Setting aside for the moment the problematic presumption that a mother's maiden name is universally memorable, or that all “desirable persons” know their mothers, or even that a respectable person (that is, the desired type of person opening a bank account) must have a mother who is married, the basic implication that a mother's maiden name is “rarely known” is highly problematic. Across the history of the security question, identity verification protocols have foregrounded this particular question not because the mother's maiden name is seen as so important, but because it is seen as uniquely unimportant. That is, a woman's maiden name (and by extension her life before and outside of heterosexual marriage) is considered so obscure a piece of trivia that no would-be perpetrator of bank fraud could know it. In this way, the central place of the “mother's maiden name” question in the history of digital account management demonstrates how identity verification functions at even the most basic of levels around discriminatory logics that demand feminist critique.
GENDER AND DIGITAL SUBJECTHOOD
As this history of the security question has demonstrated, notions of authentic selfhood in digital spaces today are inextricably bound up with normative expectations of gender, sexuality, and identity. Tracing this history has shown that the reason that contemporary security questions continue to be so heteronormative in their structuring logics is that the security question that has shaped the protocol for more than a hundred and fifty years (“What is your mother's maiden name?”) is itself founded on sexist logics that have become inseparable from the protocol of the security question itself. At the same time, looking at the history of “mother's maiden name” speaks to a moment of cultural shift and anxiety around identity and subjecthood that resonates in many ways with the present moment. The security question emerged from a moment of change around perceptions of citizenship and authentic personhood with parallels to contemporary issues around digital citizenship. In this way, the history of online security questions suggests that heteronormative logics may serve as fallback for attempting to structure and thereby control knowledge at times of cultural change.

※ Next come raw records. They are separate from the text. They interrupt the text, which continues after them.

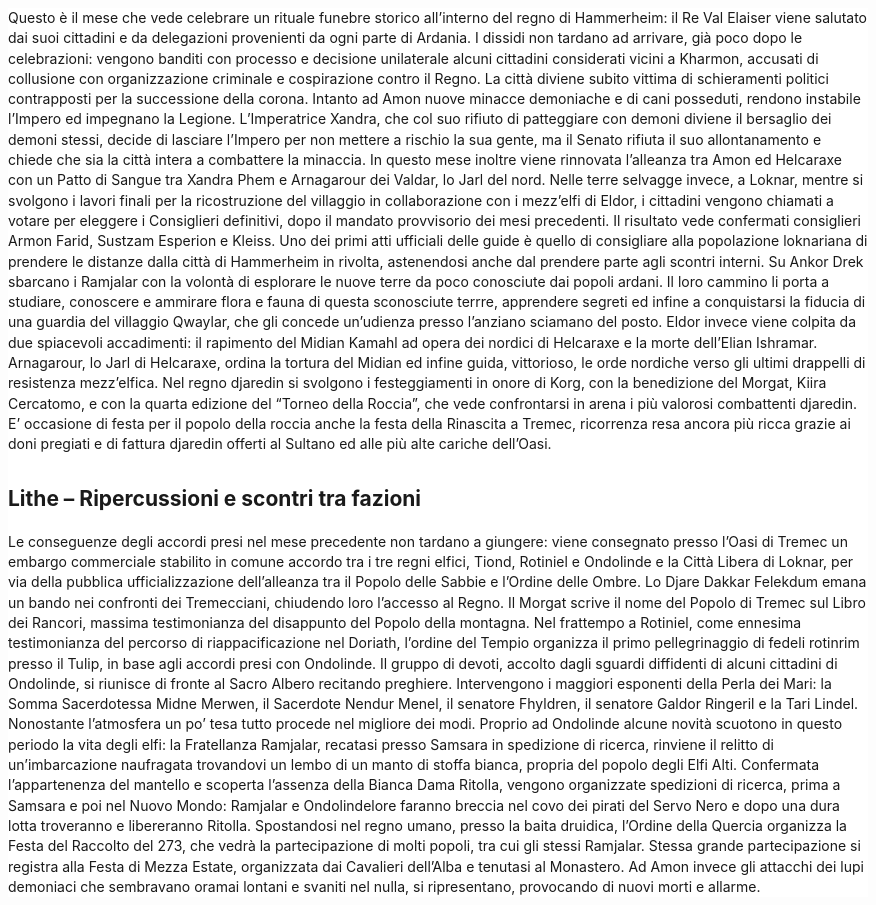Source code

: Questo è il mese che vede celebrare un rituale funebre storico all’interno del regno di Hammerheim: il Re Val Elaiser viene salutato dai suoi cittadini e da delegazioni provenienti da ogni parte di Ardania. I dissidi non tardano ad arrivare, già poco dopo le celebrazioni: vengono banditi con processo e decisione unilaterale alcuni cittadini considerati vicini a Kharmon, accusati di collusione con organizzazione criminale e cospirazione contro il Regno. La città diviene subito vittima di schieramenti politici contrapposti per la successione della corona.
Intanto ad Amon nuove minacce demoniache e di cani posseduti, rendono instabile l’Impero ed impegnano la Legione. L’Imperatrice Xandra, che col suo rifiuto di patteggiare con demoni diviene il bersaglio dei demoni stessi, decide di lasciare l’Impero per non mettere a rischio la sua gente, ma il Senato rifiuta il suo allontanamento e chiede che sia la città intera a combattere la minaccia. In questo mese inoltre viene rinnovata l’alleanza tra Amon ed Helcaraxe con un Patto di Sangue tra Xandra Phem e Arnagarour dei Valdar, lo Jarl del nord.
Nelle terre selvagge invece, a Loknar, mentre si svolgono i lavori finali per la ricostruzione del villaggio in collaborazione con i mezz’elfi di Eldor, i cittadini vengono chiamati a votare per eleggere i Consiglieri definitivi, dopo il mandato provvisorio dei mesi precedenti. Il risultato vede confermati consiglieri Armon Farid, Sustzam Esperion e Kleiss. Uno dei primi atti ufficiali delle guide è quello di consigliare alla popolazione loknariana di prendere le distanze dalla città di Hammerheim in rivolta, astenendosi anche dal prendere parte agli scontri interni.
Su Ankor Drek sbarcano i Ramjalar con la volontà di esplorare le nuove terre da poco conosciute dai popoli ardani. Il loro cammino li porta a studiare, conoscere e ammirare flora e fauna di questa sconosciute terrre, apprendere segreti ed infine a conquistarsi la fiducia di una guardia del villaggio Qwaylar, che gli concede un’udienza presso l’anziano sciamano del posto.
Eldor invece viene colpita da due spiacevoli accadimenti: il rapimento del Midian Kamahl ad opera dei nordici di Helcaraxe e la morte dell’Elian Ishramar. Arnagarour, lo Jarl di Helcaraxe, ordina la tortura del Midian ed infine guida, vittorioso, le orde nordiche verso gli ultimi drappelli di resistenza mezz’elfica.
Nel regno djaredin si svolgono i festeggiamenti in onore di Korg, con la benedizione del Morgat, Kiira Cercatomo, e con la quarta edizione del “Torneo della Roccia”, che vede confrontarsi in arena i più valorosi combattenti djaredin. E’ occasione di festa per il popolo della roccia anche la festa della Rinascita a Tremec, ricorrenza resa ancora più ricca grazie ai doni pregiati e di fattura djaredin offerti al Sultano ed alle più alte cariche dell’Oasi.

## Lithe – Ripercussioni e scontri tra fazioni
Le conseguenze degli accordi presi nel mese precedente non tardano a giungere: viene consegnato presso l’Oasi di Tremec un embargo commerciale stabilito in comune accordo tra i tre regni elfici, Tiond, Rotiniel e Ondolinde e la Città Libera di Loknar, per via della pubblica ufficializzazione dell’alleanza tra il Popolo delle Sabbie e l’Ordine delle Ombre. Lo Djare Dakkar Felekdum emana un bando nei confronti dei Tremecciani, chiudendo loro l’accesso al Regno. Il Morgat scrive il nome del Popolo di Tremec sul Libro dei Rancori, massima testimonianza del disappunto del Popolo della montagna.
Nel frattempo a Rotiniel, come ennesima testimonianza del percorso di riappacificazione nel Doriath, l’ordine del Tempio organizza il primo pellegrinaggio di fedeli rotinrim presso il Tulip, in base agli accordi presi con Ondolinde. Il gruppo di devoti, accolto dagli sguardi diffidenti di alcuni cittadini di Ondolinde, si riunisce di fronte al Sacro Albero recitando preghiere. Intervengono i maggiori esponenti della Perla dei Mari: la Somma Sacerdotessa Midne Merwen, il Sacerdote Nendur Menel, il senatore Fhyldren, il senatore Galdor Ringeril e la Tari Lindel. Nonostante l’atmosfera un po’ tesa tutto procede nel migliore dei modi.
Proprio ad Ondolinde alcune novità scuotono in questo periodo la vita degli elfi: la Fratellanza Ramjalar, recatasi presso Samsara in spedizione di ricerca, rinviene il relitto di un’imbarcazione naufragata trovandovi un lembo di un manto di stoffa bianca, propria del popolo degli Elfi Alti. Confermata l’appartenenza del mantello e scoperta l’assenza della Bianca Dama Ritolla, vengono organizzate spedizioni di ricerca, prima a Samsara e poi nel Nuovo Mondo: Ramjalar e Ondolindelore faranno breccia nel covo dei pirati del Servo Nero e dopo una dura lotta troveranno e libereranno Ritolla.
Spostandosi nel regno umano, presso la baita druidica, l’Ordine della Quercia organizza la Festa del Raccolto del 273, che vedrà la partecipazione di molti popoli, tra cui gli stessi Ramjalar. Stessa grande partecipazione si registra alla Festa di Mezza Estate, organizzata dai Cavalieri dell’Alba e tenutasi al Monastero. Ad Amon invece gli attacchi dei lupi demoniaci che sembravano oramai lontani e svaniti nel nulla, si ripresentano, provocando di nuovi morti e allarme.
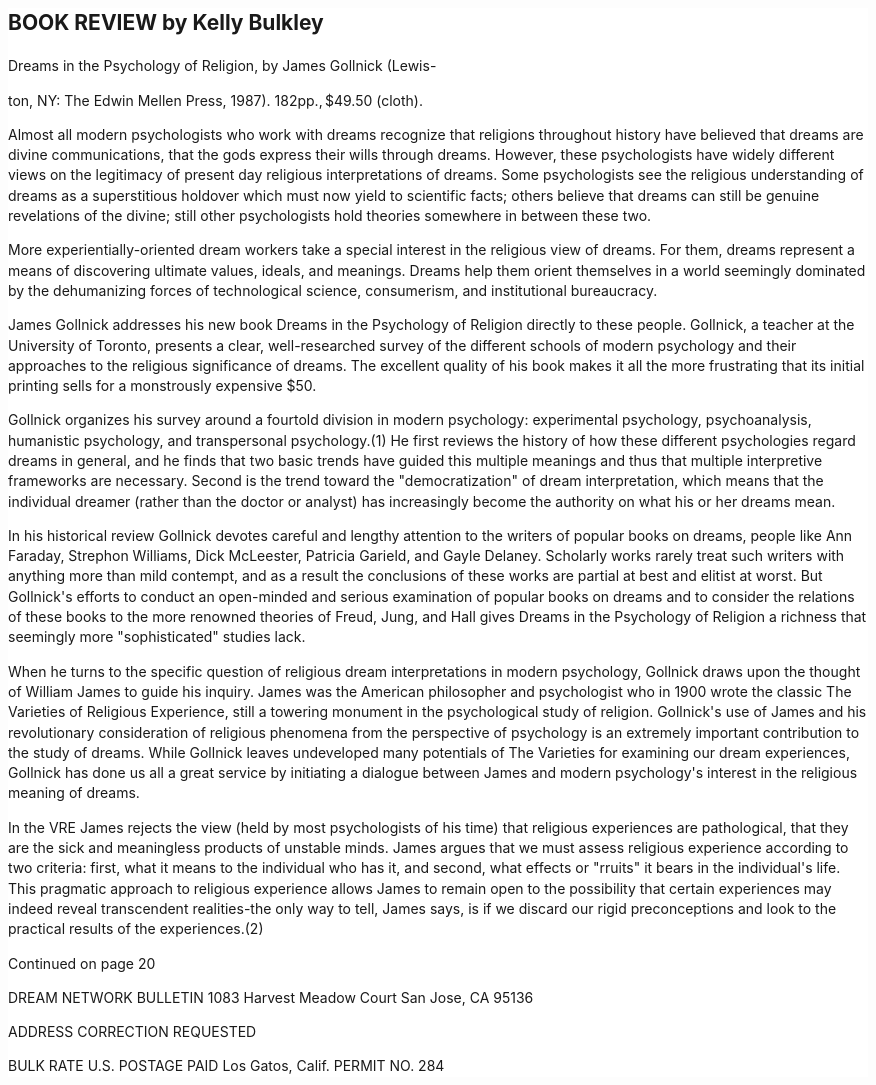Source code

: ## BOOK REVIEW by Kelly Bulkley

Dreams in the Psychology of Religion, by James Gollnick (Lewis-

ton, NY: The Edwin Mellen Press, 1987). $182 \mathrm{pp} ., \$ 49.50$ (cloth).

Almost all modern psychologists who work with dreams recognize that religions throughout history have believed that dreams are divine communications, that the gods express their wills through dreams. However, these psychologists have widely different views on the legitimacy of present day religious interpretations of dreams. Some psychologists see the religious understanding of dreams as a superstitious holdover which must now yield to scientific facts; others believe that dreams can still be genuine revelations of the divine; still other psychologists hold theories somewhere in between these two.

More experientially-oriented dream workers take a special interest in the religious view of dreams. For them, dreams represent a means of discovering ultimate values, ideals, and meanings. Dreams help them orient themselves in a world seemingly dominated by the dehumanizing forces of technological science, consumerism, and institutional bureaucracy.

James Gollnick addresses his new book Dreams in the Psychology of Religion directly to these people. Gollnick, a teacher at the University of Toronto, presents a clear, well-researched survey of the different schools of modern psychology and their approaches to the religious significance of dreams. The excellent quality of his book makes it all the more frustrating that its initial printing sells for a monstrously expensive $\$ 50$.

Gollnick organizes his survey around a fourtold division in modern psychology: experimental psychology, psychoanalysis, humanistic psychology, and transpersonal
psychology.(1) He first reviews the history of how these different psychologies regard dreams in general, and he finds that two basic trends have guided this multiple meanings and thus that multiple interpretive frameworks are necessary. Second is the trend toward the "democratization" of dream interpretation, which means that the individual dreamer (rather than the doctor or analyst) has increasingly become the authority on what his or her dreams mean.

In his historical review Gollnick devotes careful and lengthy attention to the writers of popular books on dreams, people like Ann Faraday, Strephon Williams, Dick McLeester, Patricia Garield, and Gayle Delaney. Scholarly works rarely treat such writers with anything more than mild contempt, and as a result the conclusions of these works are partial at best and elitist at worst. But Gollnick's efforts to conduct an open-minded and serious examination of popular books on dreams and to consider the relations of these books to the more renowned theories of Freud, Jung, and Hall gives Dreams in the Psychology of Religion a richness that seemingly more "sophisticated" studies lack.

When he turns to the specific question of religious dream interpretations in modern psychology, Gollnick draws upon the thought of William James to guide his inquiry. James was the American philosopher
and psychologist who in 1900 wrote the classic The Varieties of Religious Experience, still a towering monument in the psychological study of religion. Gollnick's use of James and his revolutionary consideration of religious phenomena from the perspective of psychology is an extremely important contribution to the study of dreams. While Gollnick leaves undeveloped many potentials of The Varieties for examining our dream experiences, Gollnick has done us all a great service by initiating a dialogue between James and modern psychology's interest in the religious meaning of dreams.

In the VRE James rejects the view (held by most psychologists of his time) that religious experiences are pathological, that they are the sick and meaningless products of unstable minds. James argues that we must assess religious experience according to two criteria: first, what it means to the individual who has it, and second, what effects or "rruits" it bears in the individual's life. This pragmatic approach to religious experience allows James to remain open to the possibility that certain experiences may indeed reveal transcendent realities-the only way to tell, James says, is if we discard our rigid preconceptions and look to the practical results of the experiences.(2)

Continued on page 20

DREAM NETWORK BULLETIN 1083 Harvest Meadow Court San Jose, CA 95136

ADDRESS CORRECTION REQUESTED

BULK RATE U.S. POSTAGE PAID Los Gatos, Calif. PERMIT NO. 284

The history of the security question also serves as a window onto a larger set of issues around selfhood, identity, and knowability as they relate to data. If the birth of the security question marks a foundational point on the path to the contemporary ethos of “objective” big data, it is telling that that foundation is rooted in heteronormative assumptions about the lives and values of “authentic” personhood. Ultimately, this work demonstrates how the histories of digital protocols, traced to a pre-technological moment, can reveal the cultural biases and social pressures that have shaped those protocols. Far from being objective tools, these tools also perpetuate the biases and cultural implications they carry forward from their histories.